To be effective in an EDU, the composite material must have good damping characteristics while retaining the desired strength and stiffness properties. “There is typically a bit of a tradeoff between stiffness and damping. Things that might be really well damped, like a piece of paper, won’t be very good handling loads in the gearbox or motor,” Hose says. To find the right materials, NCC has been investigating long-fiber thermoplastics with various combinations of polymers and fibers, including everything from natural fibers like hemp to high-performing carbon and aramid fibers.

Working with composites can be challenging simply because of the many possibilities they offer. “There is so much information out there, and there are so many permutations,” Hose says.
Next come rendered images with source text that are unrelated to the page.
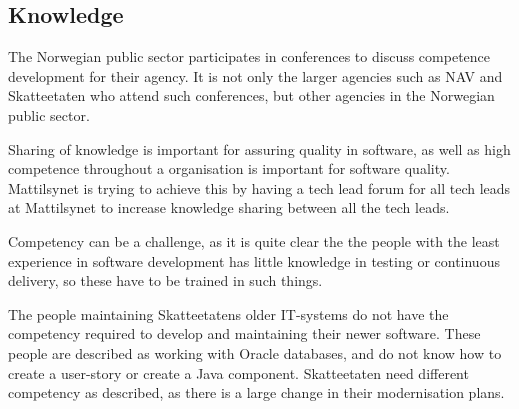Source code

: 

\subsection{Knowledge}
The Norwegian public sector participates in conferences to discuss competence development for their agency. It is not only the larger agencies such as NAV and Skatteetaten who attend such conferences, but other agencies in the Norwegian public sector.

Sharing of knowledge is important for assuring quality in software, as well as high competence throughout a organisation is important for software quality. Mattilsynet is trying to achieve this by having a tech lead forum for all tech leads at Mattilsynet to increase knowledge sharing between all the tech leads.

Competency can be a challenge, as it is quite clear the the people with the least experience in software development has little knowledge in testing or continuous delivery, so these have to be trained in such things.

The people maintaining Skatteetatens older IT-systems do not have the competency required to develop and maintaining their newer software. These people are described as working with Oracle databases, and do not know how to create a user-story or create a Java component. Skatteetaten need different competency as described, as there is a large change in their modernisation plans.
DSD is assisting NCC with its expertise in transmission and motor design and with the design parameters for the composite materials. The list of requirements has been set deliberately high in the hopes that it will stimulate innovation. “That’s when those eureka moments can happen,” Hose adds.

During the project, DSD will also be using its modeling capabilities to virtually test how changing some structural elements in an EDU – switching out an aluminum mount to a composite mount or a steel ball bearing case to a composite case, for example – will impact the NVH characteristics in a vehicle.

In addition, NCC and DSD are looking at the feasibility of using composite banding to improve motor design in production vehicles. Increasing the strength of the magnets in a rotor improves a motor’s power and efficiency, but also adds mechanical strain to the rotor casing. If manufacturers could find a cost-effective way to wrap that casing in a composite band, providing additional strength, they could increase the motor performance for all the EVs they produce.

DSD and NCC anticipate wrapping up their composites research sometime in the fall. While the results will answer some questions about composite materials’ ability to dampen sound, they are likely to introduce even more. The next step could be finding a company interested in doing real-world testing of the composite rotor components. “We will have moved the game in our thought leadership a lot,” says Hose. “I think we will know better how we can make some big leaps in designing more interesting combinations of electric drive units.”